◆ **Task item**:
Pictures appear among the records below and must be omitted. Repeat exactly the lines from the line with "Where the name was" to the line with "small tree @ region(503, 358, 620, 537), 8516", both included.

◆ **Source material**:
-------

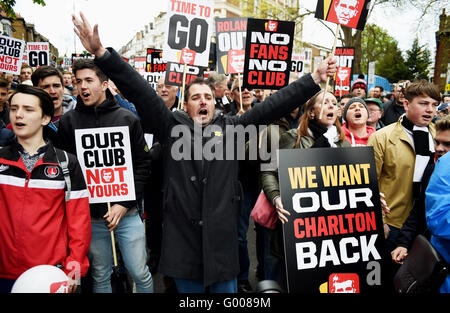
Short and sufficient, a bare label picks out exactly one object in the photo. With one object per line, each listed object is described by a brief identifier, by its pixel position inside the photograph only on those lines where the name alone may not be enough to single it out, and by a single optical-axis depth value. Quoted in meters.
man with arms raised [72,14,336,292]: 2.50
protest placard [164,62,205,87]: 5.31
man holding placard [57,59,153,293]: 3.03
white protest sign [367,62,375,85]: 14.35
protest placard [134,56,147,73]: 15.09
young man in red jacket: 2.30
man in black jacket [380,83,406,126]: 7.60
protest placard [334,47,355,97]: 8.95
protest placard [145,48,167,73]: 8.74
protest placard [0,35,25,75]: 8.05
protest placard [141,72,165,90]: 8.10
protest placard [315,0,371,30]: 3.20
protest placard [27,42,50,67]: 10.62
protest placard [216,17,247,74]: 6.26
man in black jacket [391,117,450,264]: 2.74
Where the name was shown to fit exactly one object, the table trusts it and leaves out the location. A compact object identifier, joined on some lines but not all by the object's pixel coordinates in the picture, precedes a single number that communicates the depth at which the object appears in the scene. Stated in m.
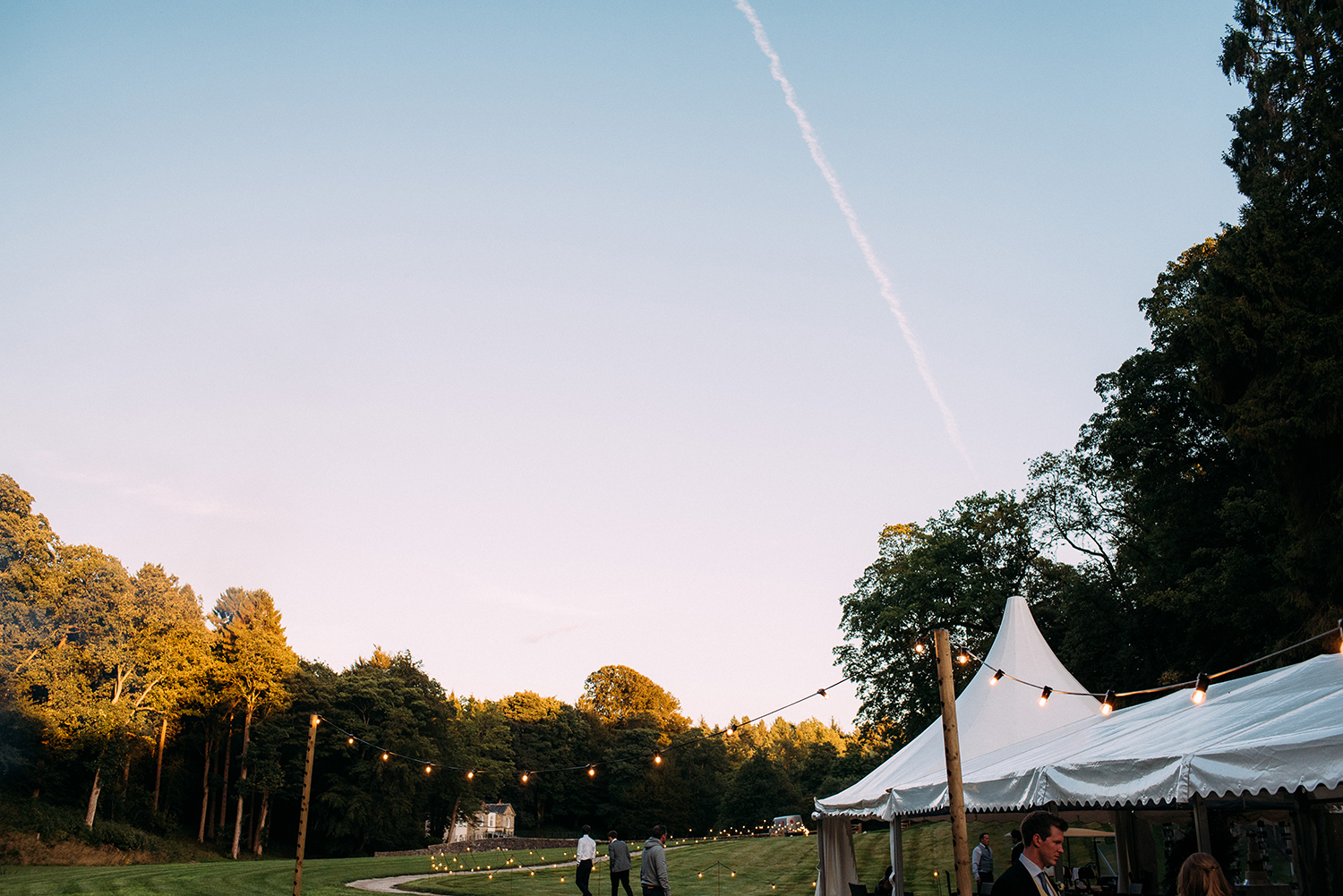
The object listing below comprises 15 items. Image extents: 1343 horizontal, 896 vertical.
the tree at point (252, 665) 37.94
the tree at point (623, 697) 69.94
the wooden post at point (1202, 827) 6.70
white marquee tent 5.68
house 46.62
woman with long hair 3.60
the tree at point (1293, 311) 13.67
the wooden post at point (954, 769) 6.64
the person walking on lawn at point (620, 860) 13.38
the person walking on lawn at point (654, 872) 10.66
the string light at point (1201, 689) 6.70
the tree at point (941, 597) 28.70
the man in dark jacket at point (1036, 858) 3.83
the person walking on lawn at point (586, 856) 14.19
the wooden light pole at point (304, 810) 11.01
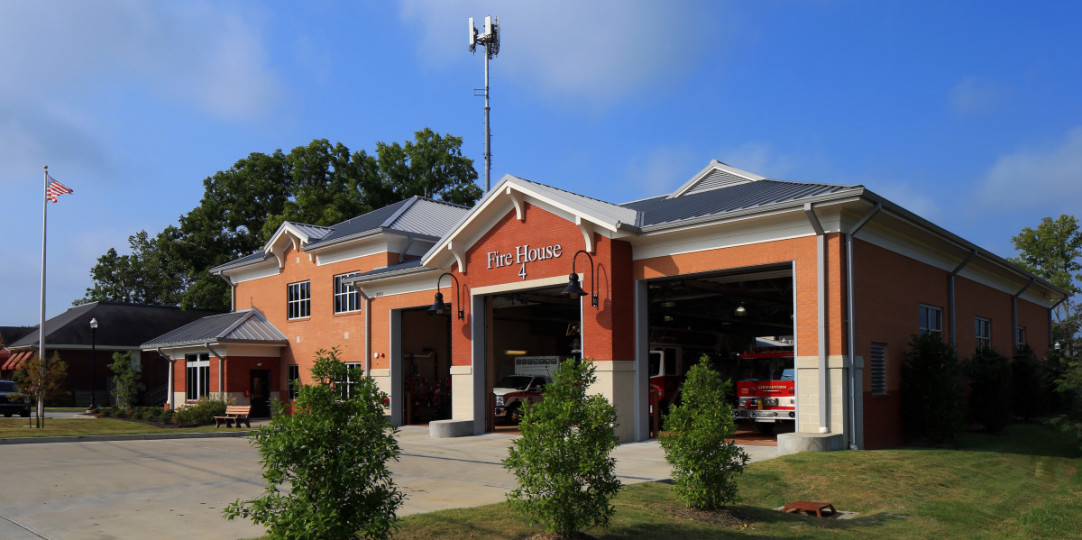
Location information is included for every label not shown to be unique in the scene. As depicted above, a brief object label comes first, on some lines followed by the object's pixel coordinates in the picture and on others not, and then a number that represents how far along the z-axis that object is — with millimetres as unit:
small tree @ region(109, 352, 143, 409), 36312
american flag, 34562
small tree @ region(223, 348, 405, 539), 7102
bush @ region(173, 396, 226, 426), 29703
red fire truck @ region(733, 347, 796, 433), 20047
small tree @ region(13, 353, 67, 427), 27766
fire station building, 17344
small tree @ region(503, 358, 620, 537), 8516
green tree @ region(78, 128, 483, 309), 53312
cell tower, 44969
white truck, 26984
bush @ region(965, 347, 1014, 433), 21625
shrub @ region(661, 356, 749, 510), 10273
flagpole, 34281
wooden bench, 28703
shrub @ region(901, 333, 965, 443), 18359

-------

◆ **Exercise output**:
Where the name was shown to fit exactly one object, the table trusts it and leaves out the location. A compact object identifier, joined on some lines but not all by the object's pixel coordinates in the picture, precedes a single number that communicates the depth at which the object appears in the scene. Stated in m.
The object listing below comprises 15 items. Image extents: 1343 horizontal, 896 vertical.
the tree at point (252, 665) 37.94
the tree at point (623, 697) 69.94
the wooden post at point (1202, 827) 6.70
white marquee tent 5.68
house 46.62
woman with long hair 3.60
the tree at point (1293, 311) 13.67
the wooden post at point (954, 769) 6.64
the person walking on lawn at point (620, 860) 13.38
the person walking on lawn at point (654, 872) 10.66
the string light at point (1201, 689) 6.70
the tree at point (941, 597) 28.70
the man in dark jacket at point (1036, 858) 3.83
the person walking on lawn at point (586, 856) 14.19
the wooden light pole at point (304, 810) 11.01
Location information is included for every label not shown to be unique in the scene. As depicted above, a brief object label comes first, on some lines followed by the object's pixel coordinates in the picture and on others not, and then a number that represents how far along the z-axis that object is — with millimetres as unit:
small tree @ region(109, 352, 143, 409), 36312
american flag, 34562
small tree @ region(223, 348, 405, 539), 7102
bush @ region(173, 396, 226, 426), 29703
red fire truck @ region(733, 347, 796, 433), 20047
small tree @ region(13, 353, 67, 427), 27766
fire station building, 17344
small tree @ region(503, 358, 620, 537), 8516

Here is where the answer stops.